I am off for July. So I’m running some favorite Andy Unedited blasts from the past. This was originally posted January 14, 2009.
A woman in Indianapolis wanted to interview me. Well, it wasn’t actually even as grand as that. She wanted her kids to interview me.
She had a project for her children to interview people in different lines of work to see how they got there. What were their interests when they were the age of her kids? What steps got them from there into a line of work that really fit who they were?
So we had an amiable chat in their back yard. The kids were very much readers themselves, so I thought we made a good connection.

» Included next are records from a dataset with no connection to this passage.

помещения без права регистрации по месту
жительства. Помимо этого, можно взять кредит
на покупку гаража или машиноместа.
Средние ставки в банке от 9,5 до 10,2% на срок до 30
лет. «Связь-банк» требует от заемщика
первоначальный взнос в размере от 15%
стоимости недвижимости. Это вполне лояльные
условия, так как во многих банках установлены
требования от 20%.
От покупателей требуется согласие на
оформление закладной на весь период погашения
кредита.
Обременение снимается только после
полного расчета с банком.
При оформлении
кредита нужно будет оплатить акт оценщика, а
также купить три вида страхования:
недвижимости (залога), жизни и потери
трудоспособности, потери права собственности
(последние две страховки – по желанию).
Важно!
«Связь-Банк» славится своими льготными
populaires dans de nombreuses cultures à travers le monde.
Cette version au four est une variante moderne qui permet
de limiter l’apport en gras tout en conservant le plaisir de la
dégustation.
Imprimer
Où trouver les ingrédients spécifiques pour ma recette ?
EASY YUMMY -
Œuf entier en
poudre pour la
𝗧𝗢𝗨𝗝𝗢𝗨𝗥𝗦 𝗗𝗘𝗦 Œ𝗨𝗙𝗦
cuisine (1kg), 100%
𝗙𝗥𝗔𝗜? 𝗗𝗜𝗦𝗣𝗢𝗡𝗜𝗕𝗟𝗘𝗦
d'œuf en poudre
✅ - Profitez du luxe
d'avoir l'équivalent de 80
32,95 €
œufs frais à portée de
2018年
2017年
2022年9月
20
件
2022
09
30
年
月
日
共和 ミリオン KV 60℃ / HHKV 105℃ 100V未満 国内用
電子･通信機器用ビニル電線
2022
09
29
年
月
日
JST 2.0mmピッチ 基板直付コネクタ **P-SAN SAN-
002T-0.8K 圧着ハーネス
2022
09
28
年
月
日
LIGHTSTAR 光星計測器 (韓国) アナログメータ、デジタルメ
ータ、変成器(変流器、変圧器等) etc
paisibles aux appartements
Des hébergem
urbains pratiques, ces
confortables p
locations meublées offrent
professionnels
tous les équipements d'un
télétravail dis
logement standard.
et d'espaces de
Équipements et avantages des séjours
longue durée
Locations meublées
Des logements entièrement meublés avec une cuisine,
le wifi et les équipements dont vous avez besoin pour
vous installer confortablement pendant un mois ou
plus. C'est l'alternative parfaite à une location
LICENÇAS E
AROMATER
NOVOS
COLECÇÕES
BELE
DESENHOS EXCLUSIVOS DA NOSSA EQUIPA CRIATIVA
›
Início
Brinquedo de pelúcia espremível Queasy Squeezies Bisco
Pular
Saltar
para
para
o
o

At one point I found myself saying, “You know, I’ve always been making books–even at your age.” They wanted to know more. So I told them that often, when I had major reports to do, I found myself making them into booklike objects. Cover. Table of contents. Chapters. Even if the whole thing was only a few pages long.
And then in junior high a friend and I created The Ant Dictionary. We gathered up all the words we could think of that had “ant” in them and cooked up definitions. You know,
abatemant–what an ant uses to catch an efficiant
bouyant–opposite of a girl ant
currant–an ant without a pedigree
delinquant–an ant on a chain gang
exorbitant–an ant in outer space
And so forth.
We got another friend to draw some delightful illustrations and we went to a local print shop (this is way before the day of Kinkos) and got several hundred printed and sold them for a buck each. We even did a second edition and sold several more hundred.
Finally, we sent them off to a couple dozen publishing houses we found in Writer’s Market who did novelty books. At the tender age of thirteen I got my first taste of publishing reality: a dozen publishers that sent rejection letters and a dozen more publishers that never responded at all.
But I got one personal letter from Doubleday. A publishing assistant wrote that she and her boss had looked and laughed at it, but didn’t think they could sell enough to make it work financially. (That’s a line I’ve used many times since in rejecting proposals–except for the laughing part, of course.)
Well, the mom was very impressed by this story. She thought it was a great thing for her kids to hear about. So I felt I had done a service to the future of publishing and set these young people off in the direction of a bold, exciting career.
Then as I left, she said that the next day they were interviewing an FBI agent.